==== Texto de referência ====

O MISTÉRIO DE HENRI PICK (Le Mystère Henri Pick).  França, 2019.  Direção: Rémi Bezançon.  Com Fabrice Luchini, Camille Cottin, Alice Isaaz, Bastien Bouillon, Hanna Schygulla. 100 min.

O filme “O Mistério de Henri Pick” começa com um programa da TV, supostamente aberta, pela repercussão, em que se discutem lançamentos literários, com debates e análises críticas das obras comentadas.  Algo que parece tão distante do nosso dia-a-dia, que dá inveja.  A importância e a dimensão do livro na vida das pessoas na França parece exponencialmente superior a qualquer coisa que observemos por aqui.  Esse preâmbulo é importante para marcar a diferença de contextos, porque a própria trama tende a ser estratosférica para nós, se não atentarmos para essas diferenças.

Numa cidade do interior da França, uma biblioteca bretã cria uma inacreditável sala de manuscritos rejeitados pelas editoras para publicação.  E é lá que uma jovem profissional editora acaba por encontrar uma joia preciosa, que deve ter passado despercebida pelos editores que a leram.  Era um texto tão talentoso que, ao ser publicado, se torna um imenso sucesso editorial.

==== Conjunto de registros ====

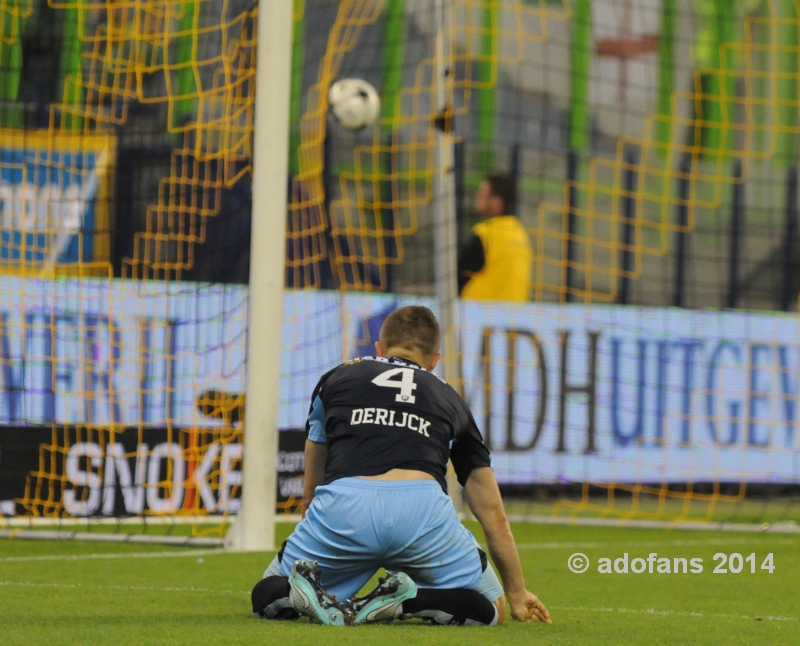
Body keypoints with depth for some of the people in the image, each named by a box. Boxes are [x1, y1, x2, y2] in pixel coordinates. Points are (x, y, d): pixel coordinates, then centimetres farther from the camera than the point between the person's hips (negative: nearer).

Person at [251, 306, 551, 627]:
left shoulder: (335, 378, 32)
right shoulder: (450, 399, 31)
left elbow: (312, 492, 39)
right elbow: (493, 516, 36)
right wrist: (517, 594, 49)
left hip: (343, 504, 0)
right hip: (423, 507, 0)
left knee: (267, 597, 23)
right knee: (489, 609, 21)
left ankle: (313, 594, -12)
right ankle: (406, 601, -9)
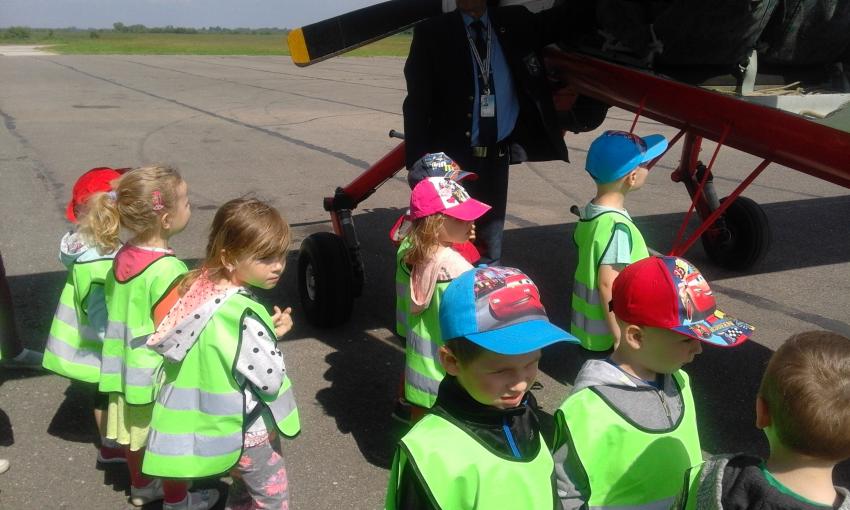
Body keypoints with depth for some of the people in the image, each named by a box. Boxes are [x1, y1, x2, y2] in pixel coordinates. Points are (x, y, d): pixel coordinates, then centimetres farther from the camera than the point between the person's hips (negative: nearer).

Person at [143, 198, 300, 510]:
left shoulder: (206, 289, -5)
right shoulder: (243, 316, -32)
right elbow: (270, 380, -26)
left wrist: (268, 329, -5)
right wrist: (272, 334, -11)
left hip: (228, 423, 8)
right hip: (247, 427, -8)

====

● **Tarefas e exercícios**
a – Segundo o texto sobre o filme “O Mistério de Henri Pick”, o que a biblioteca bretã cria numa cidade do interior da França?
b – Prossiga o texto sobre o filme “O Mistério de Henri Pick” a partir da última frase apresentada.

● **Respostas das tarefas**
a – Uma sala de manuscritos rejeitados pelas editoras para publicação.

b –
O autor já morreu há dois anos e é desconhecido.  Ou melhor, descobre-se que ele era um pizzaiolo que, ao que se sabe, jamais teria lido um livro.  Quanto mais escrever um.   Desse mistério é que se faz o filme.

Fabrice Luchini, grande ator, faz o papel de crítico literário, Jean-Michel Rouche, da TV, que questiona e investiga os fatos, ao lado da filha do autor Henri Pick, Joséphine, vivida por Camille Cottin.  Alice Isaaz faz a editora Daphné Despero e Bastien Bouillon, o autor Frédéric Kostas.  E nesse belo elenco ainda cabe uma ponta para a grande Hanna Schygulla.  O filme de Rémi Bezançon é divertido e bom de se ver, apesar de se valer de reviravoltas demais, até chegar ao desvendar do mistério.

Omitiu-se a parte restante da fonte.